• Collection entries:
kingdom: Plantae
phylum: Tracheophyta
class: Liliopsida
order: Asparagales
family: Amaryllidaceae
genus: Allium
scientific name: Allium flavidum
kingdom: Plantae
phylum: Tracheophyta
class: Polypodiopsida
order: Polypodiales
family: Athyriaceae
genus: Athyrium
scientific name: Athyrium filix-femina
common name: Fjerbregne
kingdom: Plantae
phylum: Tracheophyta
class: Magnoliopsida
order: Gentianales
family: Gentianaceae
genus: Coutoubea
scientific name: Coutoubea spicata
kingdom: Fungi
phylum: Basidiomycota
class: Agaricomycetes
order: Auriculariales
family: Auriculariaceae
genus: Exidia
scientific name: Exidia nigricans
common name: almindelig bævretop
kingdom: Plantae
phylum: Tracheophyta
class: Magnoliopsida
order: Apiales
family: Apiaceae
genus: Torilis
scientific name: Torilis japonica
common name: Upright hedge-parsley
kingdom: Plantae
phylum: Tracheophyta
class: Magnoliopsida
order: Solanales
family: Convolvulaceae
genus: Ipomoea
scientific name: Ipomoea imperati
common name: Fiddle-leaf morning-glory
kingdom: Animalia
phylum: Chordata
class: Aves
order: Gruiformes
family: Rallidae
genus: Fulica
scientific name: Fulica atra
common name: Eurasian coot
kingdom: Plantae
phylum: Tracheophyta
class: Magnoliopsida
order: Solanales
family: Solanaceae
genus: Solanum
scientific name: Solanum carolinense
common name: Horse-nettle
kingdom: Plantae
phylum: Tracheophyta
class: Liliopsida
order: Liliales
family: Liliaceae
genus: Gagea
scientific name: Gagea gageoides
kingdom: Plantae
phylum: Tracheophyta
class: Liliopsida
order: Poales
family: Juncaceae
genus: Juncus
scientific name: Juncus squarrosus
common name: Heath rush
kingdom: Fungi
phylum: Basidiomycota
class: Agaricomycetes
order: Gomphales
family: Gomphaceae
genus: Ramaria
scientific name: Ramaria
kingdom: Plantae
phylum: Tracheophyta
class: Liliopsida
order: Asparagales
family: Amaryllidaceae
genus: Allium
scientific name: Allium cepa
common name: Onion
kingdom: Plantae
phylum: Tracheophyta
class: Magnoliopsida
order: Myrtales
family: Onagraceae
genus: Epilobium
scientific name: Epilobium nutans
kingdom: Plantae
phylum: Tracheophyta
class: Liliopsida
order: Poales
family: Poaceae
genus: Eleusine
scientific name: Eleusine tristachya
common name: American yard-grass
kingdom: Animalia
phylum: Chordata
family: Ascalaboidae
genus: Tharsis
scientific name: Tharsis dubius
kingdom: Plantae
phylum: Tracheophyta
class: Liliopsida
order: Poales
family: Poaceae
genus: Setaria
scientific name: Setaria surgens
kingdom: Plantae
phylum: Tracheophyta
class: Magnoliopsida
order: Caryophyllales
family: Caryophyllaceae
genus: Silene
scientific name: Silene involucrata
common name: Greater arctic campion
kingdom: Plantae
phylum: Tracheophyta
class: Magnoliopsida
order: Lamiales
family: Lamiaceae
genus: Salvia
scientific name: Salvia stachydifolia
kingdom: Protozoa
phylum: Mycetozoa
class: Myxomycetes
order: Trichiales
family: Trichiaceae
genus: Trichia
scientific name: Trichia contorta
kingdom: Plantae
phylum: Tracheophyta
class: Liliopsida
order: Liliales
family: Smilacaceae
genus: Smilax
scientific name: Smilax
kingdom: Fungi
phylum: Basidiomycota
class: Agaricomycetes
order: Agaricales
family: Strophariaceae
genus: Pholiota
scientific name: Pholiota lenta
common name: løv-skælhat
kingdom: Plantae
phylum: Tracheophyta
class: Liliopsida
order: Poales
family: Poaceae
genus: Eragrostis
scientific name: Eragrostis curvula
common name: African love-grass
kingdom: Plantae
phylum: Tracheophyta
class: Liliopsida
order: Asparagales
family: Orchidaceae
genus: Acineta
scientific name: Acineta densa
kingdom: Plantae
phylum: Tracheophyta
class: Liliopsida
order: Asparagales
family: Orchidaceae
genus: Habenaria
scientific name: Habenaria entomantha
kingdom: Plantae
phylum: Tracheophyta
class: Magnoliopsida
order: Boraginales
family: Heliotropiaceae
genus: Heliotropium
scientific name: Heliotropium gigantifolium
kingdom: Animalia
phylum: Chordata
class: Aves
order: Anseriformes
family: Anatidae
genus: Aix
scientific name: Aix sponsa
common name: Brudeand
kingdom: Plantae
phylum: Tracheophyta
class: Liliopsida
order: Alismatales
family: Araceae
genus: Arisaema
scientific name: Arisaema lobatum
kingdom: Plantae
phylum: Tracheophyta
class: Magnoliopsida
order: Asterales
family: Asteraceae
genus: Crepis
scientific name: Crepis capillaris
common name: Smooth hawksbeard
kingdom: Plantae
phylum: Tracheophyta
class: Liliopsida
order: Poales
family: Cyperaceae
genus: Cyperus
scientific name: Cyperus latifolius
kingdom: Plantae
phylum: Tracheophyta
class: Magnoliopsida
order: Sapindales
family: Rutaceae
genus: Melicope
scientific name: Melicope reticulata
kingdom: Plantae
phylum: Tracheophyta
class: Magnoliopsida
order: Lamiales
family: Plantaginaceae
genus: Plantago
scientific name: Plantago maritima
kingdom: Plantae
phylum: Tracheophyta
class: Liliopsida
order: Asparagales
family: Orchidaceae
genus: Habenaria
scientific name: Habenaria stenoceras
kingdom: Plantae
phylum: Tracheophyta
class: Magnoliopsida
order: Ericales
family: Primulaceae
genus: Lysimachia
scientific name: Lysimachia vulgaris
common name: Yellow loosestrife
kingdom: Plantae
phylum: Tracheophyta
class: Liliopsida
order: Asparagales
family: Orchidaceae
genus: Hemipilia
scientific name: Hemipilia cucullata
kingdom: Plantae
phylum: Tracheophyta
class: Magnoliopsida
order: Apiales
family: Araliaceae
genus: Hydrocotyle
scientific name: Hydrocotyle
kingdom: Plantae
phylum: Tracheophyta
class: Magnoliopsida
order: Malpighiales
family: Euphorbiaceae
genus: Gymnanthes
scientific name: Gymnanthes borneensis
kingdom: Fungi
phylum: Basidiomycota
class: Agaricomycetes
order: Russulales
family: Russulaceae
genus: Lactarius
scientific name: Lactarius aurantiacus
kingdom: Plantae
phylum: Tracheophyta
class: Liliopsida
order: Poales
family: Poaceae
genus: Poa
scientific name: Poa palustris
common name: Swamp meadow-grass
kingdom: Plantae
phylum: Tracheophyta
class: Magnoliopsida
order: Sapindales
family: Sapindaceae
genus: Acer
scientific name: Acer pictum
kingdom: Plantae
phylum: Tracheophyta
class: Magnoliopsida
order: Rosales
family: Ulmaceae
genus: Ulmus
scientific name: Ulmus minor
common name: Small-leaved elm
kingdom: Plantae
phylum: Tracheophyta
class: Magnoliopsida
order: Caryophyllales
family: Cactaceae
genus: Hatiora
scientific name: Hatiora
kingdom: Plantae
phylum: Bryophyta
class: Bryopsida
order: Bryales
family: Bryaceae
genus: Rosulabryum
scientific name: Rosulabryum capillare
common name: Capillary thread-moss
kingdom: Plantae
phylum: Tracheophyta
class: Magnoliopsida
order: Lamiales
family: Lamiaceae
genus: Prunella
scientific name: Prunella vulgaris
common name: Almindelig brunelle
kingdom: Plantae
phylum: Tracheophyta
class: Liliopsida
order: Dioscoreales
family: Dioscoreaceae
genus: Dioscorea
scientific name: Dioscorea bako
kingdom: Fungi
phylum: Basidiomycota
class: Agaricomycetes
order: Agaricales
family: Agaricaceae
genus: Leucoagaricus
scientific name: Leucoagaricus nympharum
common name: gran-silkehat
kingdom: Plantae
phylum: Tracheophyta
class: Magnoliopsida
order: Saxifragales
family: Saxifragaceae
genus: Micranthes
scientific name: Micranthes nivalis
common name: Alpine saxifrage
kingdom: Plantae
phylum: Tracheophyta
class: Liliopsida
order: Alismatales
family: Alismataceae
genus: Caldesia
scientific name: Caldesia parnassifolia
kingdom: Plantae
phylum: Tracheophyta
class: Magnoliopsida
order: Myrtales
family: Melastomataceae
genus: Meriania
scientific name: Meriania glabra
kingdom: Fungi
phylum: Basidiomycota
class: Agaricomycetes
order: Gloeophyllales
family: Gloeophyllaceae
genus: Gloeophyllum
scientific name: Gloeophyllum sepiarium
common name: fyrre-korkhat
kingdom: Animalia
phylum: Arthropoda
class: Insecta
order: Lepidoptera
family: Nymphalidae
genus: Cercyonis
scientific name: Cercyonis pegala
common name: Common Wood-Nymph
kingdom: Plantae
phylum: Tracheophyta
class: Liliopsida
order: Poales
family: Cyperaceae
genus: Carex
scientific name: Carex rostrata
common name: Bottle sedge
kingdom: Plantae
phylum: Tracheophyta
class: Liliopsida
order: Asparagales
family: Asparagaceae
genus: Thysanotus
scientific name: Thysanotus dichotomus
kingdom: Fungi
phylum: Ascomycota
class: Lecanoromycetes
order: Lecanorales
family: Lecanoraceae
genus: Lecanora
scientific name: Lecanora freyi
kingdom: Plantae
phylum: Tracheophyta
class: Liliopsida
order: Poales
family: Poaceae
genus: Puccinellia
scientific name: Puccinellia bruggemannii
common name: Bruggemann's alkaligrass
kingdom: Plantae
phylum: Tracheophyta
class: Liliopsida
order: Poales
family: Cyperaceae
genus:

• TASK BRIEF: Repeat the stretch of the listing from its very first line through the line containing "genus: Ramaria", with both ends included.

• RESULT OF THE EXERCISE:
kingdom: Plantae
phylum: Tracheophyta
class: Liliopsida
order: Asparagales
family: Amaryllidaceae
genus: Allium
scientific name: Allium flavidum
kingdom: Plantae
phylum: Tracheophyta
class: Polypodiopsida
order: Polypodiales
family: Athyriaceae
genus: Athyrium
scientific name: Athyrium filix-femina
common name: Fjerbregne
kingdom: Plantae
phylum: Tracheophyta
class: Magnoliopsida
order: Gentianales
family: Gentianaceae
genus: Coutoubea
scientific name: Coutoubea spicata
kingdom: Fungi
phylum: Basidiomycota
class: Agaricomycetes
order: Auriculariales
family: Auriculariaceae
genus: Exidia
scientific name: Exidia nigricans
common name: almindelig bævretop
kingdom: Plantae
phylum: Tracheophyta
class: Magnoliopsida
order: Apiales
family: Apiaceae
genus: Torilis
scientific name: Torilis japonica
common name: Upright hedge-parsley
kingdom: Plantae
phylum: Tracheophyta
class: Magnoliopsida
order: Solanales
family: Convolvulaceae
genus: Ipomoea
scientific name: Ipomoea imperati
common name: Fiddle-leaf morning-glory
kingdom: Animalia
phylum: Chordata
class: Aves
order: Gruiformes
family: Rallidae
genus: Fulica
scientific name: Fulica atra
common name: Eurasian coot
kingdom: Plantae
phylum: Tracheophyta
class: Magnoliopsida
order: Solanales
family: Solanaceae
genus: Solanum
scientific name: Solanum carolinense
common name: Horse-nettle
kingdom: Plantae
phylum: Tracheophyta
class: Liliopsida
order: Liliales
family: Liliaceae
genus: Gagea
scientific name: Gagea gageoides
kingdom: Plantae
phylum: Tracheophyta
class: Liliopsida
order: Poales
family: Juncaceae
genus: Juncus
scientific name: Juncus squarrosus
common name: Heath rush
kingdom: Fungi
phylum: Basidiomycota
class: Agaricomycetes
order: Gomphales
family: Gomphaceae
genus: Ramaria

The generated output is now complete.